--- Request ---
Copy the material from the line with "ortaya çıktı ve maalesef ki bu kesim" up to and including the line with "bir sorun teşkil etmese de gelecekteki", swapping each "kesim" for "grup" and leaving everything else unchanged.

▼▼▼

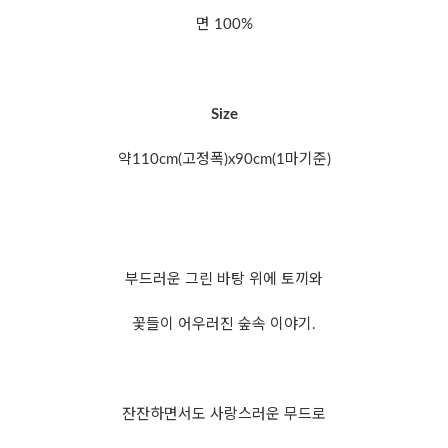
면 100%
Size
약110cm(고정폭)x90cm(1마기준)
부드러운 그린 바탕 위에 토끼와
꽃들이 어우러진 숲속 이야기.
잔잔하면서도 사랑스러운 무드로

▲▲▲
▼▼▼

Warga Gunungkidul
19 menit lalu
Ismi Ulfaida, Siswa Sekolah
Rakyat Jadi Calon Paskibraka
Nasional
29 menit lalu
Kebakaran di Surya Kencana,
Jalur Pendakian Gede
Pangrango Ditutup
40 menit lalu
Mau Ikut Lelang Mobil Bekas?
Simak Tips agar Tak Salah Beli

▲▲▲
▼▼▼

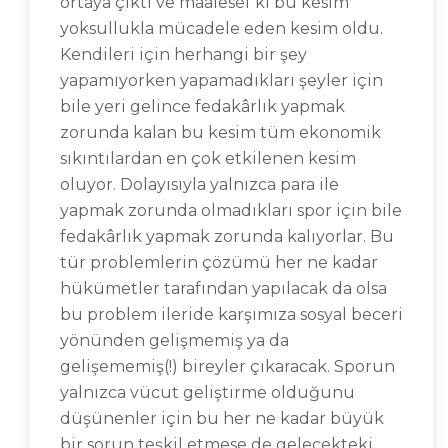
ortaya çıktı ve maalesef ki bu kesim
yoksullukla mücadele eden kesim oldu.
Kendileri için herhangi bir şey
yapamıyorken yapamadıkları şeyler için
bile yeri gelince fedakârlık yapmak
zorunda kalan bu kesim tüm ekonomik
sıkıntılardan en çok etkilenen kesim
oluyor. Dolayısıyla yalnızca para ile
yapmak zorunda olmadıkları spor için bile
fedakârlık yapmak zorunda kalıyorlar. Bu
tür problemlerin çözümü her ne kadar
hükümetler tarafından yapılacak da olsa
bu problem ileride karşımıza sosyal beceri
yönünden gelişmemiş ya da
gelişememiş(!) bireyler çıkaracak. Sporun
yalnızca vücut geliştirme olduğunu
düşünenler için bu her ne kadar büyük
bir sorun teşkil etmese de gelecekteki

▲▲▲

--- Solution for this problem ---
ortaya çıktı ve maalesef ki bu grup
yoksullukla mücadele eden grup oldu.
Kendileri için herhangi bir şey
yapamıyorken yapamadıkları şeyler için
bile yeri gelince fedakârlık yapmak
zorunda kalan bu grup tüm ekonomik
sıkıntılardan en çok etkilenen grup
oluyor. Dolayısıyla yalnızca para ile
yapmak zorunda olmadıkları spor için bile
fedakârlık yapmak zorunda kalıyorlar. Bu
tür problemlerin çözümü her ne kadar
hükümetler tarafından yapılacak da olsa
bu problem ileride karşımıza sosyal beceri
yönünden gelişmemiş ya da
gelişememiş(!) bireyler çıkaracak. Sporun
yalnızca vücut geliştirme olduğunu
düşünenler için bu her ne kadar büyük
bir sorun teşkil etmese de gelecekteki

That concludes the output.